The Food and Drug Administration has just approved a treatment for a very common ailment: double chins, which apparently affect around 70 percent of Americans. The treatment is a synthetic version of deoxycholic acid called Kybella.

Deoxycholic acid is a protein that helps the body break down fat. It is naturally present in the human body, but when it is injected, as Kybella will be, it dissolves cells. Kybella injections will destroy the membranes of the fat cells under patients’ chins and cause their bodies to absorb the fat.

The drug, the first ever approved for the treatment of what the FDA calls “moderate-to-severe fat below the chin,” or submental fat. Kybella is expected to debut this summer, and will be available through dermatologists and plastic surgeons. Kybella’s price will not be released until June when Kythera Biopharmaceuticals, the company that produces the drug, begins training physicians in its use.

The drug will be administered via up to fifty injections per treatment, and up to six treatments spaced at least one month apart may be used to give patients the results they want.
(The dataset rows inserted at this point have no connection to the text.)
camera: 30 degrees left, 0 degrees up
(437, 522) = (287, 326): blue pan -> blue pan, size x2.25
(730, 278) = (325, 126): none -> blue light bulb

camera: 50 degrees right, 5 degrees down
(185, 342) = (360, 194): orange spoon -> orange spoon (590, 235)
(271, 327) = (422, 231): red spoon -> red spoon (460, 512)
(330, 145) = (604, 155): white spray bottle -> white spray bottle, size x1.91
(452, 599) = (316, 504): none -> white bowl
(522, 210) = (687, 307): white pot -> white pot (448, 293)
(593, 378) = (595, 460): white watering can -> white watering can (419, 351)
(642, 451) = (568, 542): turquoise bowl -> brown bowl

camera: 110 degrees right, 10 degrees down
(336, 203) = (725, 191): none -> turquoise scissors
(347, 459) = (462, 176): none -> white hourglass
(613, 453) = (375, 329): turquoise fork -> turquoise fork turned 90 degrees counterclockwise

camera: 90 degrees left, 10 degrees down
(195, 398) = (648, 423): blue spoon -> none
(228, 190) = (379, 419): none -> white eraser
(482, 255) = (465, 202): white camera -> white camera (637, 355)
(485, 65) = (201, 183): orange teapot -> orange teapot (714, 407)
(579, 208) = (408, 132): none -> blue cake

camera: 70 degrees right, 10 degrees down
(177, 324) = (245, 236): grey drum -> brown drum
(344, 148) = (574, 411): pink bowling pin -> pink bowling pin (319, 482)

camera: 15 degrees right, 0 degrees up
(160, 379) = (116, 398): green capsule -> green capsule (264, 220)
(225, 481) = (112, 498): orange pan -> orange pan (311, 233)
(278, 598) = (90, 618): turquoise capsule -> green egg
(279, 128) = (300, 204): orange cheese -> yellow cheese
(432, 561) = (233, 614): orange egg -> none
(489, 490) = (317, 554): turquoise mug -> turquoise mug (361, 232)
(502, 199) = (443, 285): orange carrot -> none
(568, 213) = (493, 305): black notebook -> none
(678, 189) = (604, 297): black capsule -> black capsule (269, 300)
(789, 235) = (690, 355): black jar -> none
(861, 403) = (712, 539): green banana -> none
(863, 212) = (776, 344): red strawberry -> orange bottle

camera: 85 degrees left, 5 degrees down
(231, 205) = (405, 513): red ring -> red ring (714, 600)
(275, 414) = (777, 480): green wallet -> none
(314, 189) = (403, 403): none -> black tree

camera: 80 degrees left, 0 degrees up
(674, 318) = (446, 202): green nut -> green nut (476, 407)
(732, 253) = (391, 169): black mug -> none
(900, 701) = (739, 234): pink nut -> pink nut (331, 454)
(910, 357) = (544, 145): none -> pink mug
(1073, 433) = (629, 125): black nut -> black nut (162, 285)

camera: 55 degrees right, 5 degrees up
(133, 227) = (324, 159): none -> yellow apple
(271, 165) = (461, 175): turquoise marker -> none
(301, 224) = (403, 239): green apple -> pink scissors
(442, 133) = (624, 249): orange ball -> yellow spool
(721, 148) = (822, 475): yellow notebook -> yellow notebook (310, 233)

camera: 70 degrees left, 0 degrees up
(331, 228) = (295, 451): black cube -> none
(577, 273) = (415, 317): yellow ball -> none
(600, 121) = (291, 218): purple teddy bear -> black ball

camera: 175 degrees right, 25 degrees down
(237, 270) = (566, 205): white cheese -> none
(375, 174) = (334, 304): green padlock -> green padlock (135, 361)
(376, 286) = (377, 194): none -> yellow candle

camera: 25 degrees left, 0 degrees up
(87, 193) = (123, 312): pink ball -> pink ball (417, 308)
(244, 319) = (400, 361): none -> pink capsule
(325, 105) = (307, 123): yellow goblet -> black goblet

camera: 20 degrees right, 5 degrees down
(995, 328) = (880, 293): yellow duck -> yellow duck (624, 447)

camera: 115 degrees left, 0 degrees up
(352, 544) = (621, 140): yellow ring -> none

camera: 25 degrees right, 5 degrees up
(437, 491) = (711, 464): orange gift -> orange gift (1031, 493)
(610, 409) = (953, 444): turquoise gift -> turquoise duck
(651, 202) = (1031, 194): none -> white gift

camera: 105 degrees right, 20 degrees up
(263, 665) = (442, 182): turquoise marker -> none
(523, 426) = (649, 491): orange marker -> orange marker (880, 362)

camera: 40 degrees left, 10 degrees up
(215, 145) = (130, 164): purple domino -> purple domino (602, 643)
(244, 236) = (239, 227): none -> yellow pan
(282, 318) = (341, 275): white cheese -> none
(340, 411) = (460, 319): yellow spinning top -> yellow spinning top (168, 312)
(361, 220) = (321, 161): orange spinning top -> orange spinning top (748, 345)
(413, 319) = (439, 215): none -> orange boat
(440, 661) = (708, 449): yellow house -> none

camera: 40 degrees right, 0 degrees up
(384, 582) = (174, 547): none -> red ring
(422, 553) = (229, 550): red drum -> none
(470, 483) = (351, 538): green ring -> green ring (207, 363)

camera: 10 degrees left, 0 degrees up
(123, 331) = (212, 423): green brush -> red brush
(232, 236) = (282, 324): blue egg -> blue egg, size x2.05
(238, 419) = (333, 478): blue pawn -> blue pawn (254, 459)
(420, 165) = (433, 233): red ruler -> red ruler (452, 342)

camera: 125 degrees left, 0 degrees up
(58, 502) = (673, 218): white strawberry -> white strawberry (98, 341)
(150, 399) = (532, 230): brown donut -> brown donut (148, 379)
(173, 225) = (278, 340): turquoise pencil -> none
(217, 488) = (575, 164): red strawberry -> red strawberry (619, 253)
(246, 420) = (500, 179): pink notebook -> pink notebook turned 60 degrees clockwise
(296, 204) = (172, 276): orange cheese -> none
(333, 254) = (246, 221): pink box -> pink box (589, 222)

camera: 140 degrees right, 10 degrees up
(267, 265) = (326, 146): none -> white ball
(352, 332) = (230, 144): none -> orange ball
Unlike current treatments for double chins, Kybella delivers permanent results.
As of now, the drug is only approved for use in the under-chin area, where fat collects in deposits just beneath the skin. The use of deoxycholic acid to dissolve fat stored deeper beneath the skin may be unsafe.

The treatment may cause temporary inflammation and soreness at the injection site. The area may also become numb. Deoxcholic acid treatments have occasionally caused temporary nerve damage, but this side effect is rare, and has never been permanent.

In a clinical trial for Kybella, 79 percent of patients who underwent treatment were satisfied with the results. It has not been approved for the treatment of double chins caused by obesity. The drug is expected to have a similar price to other injectable cosmetic treatments like Botox or collagen.